É necessário pontuar que tivemos certa dificuldade na coleta de dados dos boletins de ocorrência. Estes documentos, com frequência, foram preenchidos de maneira incompleta e com grafias de difícil leitura e compreensão. As informações preenchidas em menor quantidade e que continham mais lacunas eram referentes à escolaridade, à identificação do agressor e à idade tanto da vítima quanto do agressor. Percebemos ainda grande confusão no preenchimento do estado civil da vítima: nos boletins de ocorrência há categorias de difícil elucidação, tais como amigada e união estável, cuja distinção é complicada para os policiais.

 

Resultados e discussão

Os resultados evidenciaram que as regiões de maior prevalência da violência contra a mulher localizam-se nos bairros da periferia de Montes Claros (Figura 1). E em sua maioria, são bairros pobres, o que pode nos conduzir à explicação equivocada de que este fenômeno, nessa cidade, ocorre predominantemente no estrato social das camadas baixas. De acordo com Boudon & Bourricaud (1993), o estrato social das camadas baixas constitui-se como um estrato de baixo poder aquisitivo, possuindo moradia precária, baixa instrução e baixo nível de qualificação. Efetuar essa leitura simplista denota ainda o que Escorel (1999) assinala como um dos efeitos da permanência ao longo da história brasileira da interdependência entre desigualdade e carência: a estigmatização da pobreza.

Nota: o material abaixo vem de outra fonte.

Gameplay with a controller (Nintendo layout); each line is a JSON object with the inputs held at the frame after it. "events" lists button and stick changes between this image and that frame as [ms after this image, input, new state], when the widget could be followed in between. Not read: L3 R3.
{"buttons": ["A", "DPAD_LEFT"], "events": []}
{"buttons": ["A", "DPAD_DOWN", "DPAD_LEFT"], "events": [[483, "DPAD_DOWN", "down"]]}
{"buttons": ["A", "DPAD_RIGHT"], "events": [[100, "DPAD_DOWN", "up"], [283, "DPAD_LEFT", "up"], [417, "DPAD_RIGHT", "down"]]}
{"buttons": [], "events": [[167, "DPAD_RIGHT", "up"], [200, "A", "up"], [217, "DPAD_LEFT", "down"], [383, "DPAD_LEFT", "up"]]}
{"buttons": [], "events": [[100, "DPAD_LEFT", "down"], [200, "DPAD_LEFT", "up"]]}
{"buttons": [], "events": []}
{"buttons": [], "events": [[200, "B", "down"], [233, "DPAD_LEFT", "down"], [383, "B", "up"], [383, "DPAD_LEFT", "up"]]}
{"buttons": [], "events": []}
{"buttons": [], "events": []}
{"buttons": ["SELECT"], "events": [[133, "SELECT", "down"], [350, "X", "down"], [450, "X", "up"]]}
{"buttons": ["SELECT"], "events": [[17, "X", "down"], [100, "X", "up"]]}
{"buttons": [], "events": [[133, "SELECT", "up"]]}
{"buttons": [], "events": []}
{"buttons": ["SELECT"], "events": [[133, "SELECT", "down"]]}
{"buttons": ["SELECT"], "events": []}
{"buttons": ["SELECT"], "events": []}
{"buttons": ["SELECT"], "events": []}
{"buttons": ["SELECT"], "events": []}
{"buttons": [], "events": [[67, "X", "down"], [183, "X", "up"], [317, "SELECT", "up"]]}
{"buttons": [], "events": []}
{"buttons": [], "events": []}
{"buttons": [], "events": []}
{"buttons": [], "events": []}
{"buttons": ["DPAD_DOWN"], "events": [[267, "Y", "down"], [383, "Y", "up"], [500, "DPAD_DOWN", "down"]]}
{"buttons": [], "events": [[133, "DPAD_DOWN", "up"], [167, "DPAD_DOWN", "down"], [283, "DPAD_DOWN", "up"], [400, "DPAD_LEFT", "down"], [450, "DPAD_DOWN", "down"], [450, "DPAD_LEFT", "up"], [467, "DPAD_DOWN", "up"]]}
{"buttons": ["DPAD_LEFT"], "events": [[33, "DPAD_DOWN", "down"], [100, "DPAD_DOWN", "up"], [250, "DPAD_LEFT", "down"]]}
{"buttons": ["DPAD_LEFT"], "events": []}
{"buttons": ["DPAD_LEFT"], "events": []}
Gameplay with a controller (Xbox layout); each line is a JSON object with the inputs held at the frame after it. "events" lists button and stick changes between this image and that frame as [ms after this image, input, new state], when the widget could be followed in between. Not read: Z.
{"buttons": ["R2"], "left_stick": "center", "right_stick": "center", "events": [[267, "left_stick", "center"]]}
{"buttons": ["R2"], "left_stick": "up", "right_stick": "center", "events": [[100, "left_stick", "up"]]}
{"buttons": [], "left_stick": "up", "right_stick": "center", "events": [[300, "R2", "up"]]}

Ao estudar a violência contra a mulher, Silva (2010) coloca o preconceito em sua base. Essa atitude sustenta a discriminação contra a mulher, que vem sendo vítima de violência ao longo da história da humanidade. O referido autor aponta que esse processo não é somente de desqualificação da mulher, mas também um processo de exclusão social. O preconceito se dissemina na sociedade de massa através de estereótipos em que "[...] as categorias sociais subalternas no Brasil são essencialmente constituídas por mulheres, negros, pobres e crianças, nas quais, hierarquicamente, a mulher negra e pobre está em último lugar, e o homem branco rico e adulto está no topo" (Silva, 2010, p. 565). Dessa maneira, é preciso estar atento à associação da complexidade que atravessa a violência doméstica com a pobreza. Certamente os dados coletados nos boletins de ocorrência não significam que as camadas baixas sejam mais violentas, apenas que a violência doméstica é mais difundida nesse estrato social, uma vez que as camadas médias e altas da nossa sociedade possuem outros recursos para lidar com esse fenômeno, sobretudo em função de seu poder aquisitivo e de sua inclusão social. Nesse sentido, Maia (2012) assinala que "[...] as mulheres pobres se sentem menos constrangidas ou não dispõem de outro meio quando são obrigadas a buscar ajuda e solução para o problema vivido" (p. 23).

Fundamentados no mapa acima, percebemos que a região de menor prevalência da violência contra a mulher é a região central de Montes Claros. Inclusive, no exame dos boletins de ocorrência, com foi dito anteriormente, não havia tampouco o número suficiente de denúncias para serem computadas estatisticamente. O centro de Montes Claros, como a maior parte dos centros das cidades do interior, é composto basicamente por estabelecimentos comerciais, e não por residências, local no qual ocorre grande parte da violência contra a mulher, por isso o baixo índice de ocorrências (Tabela 3).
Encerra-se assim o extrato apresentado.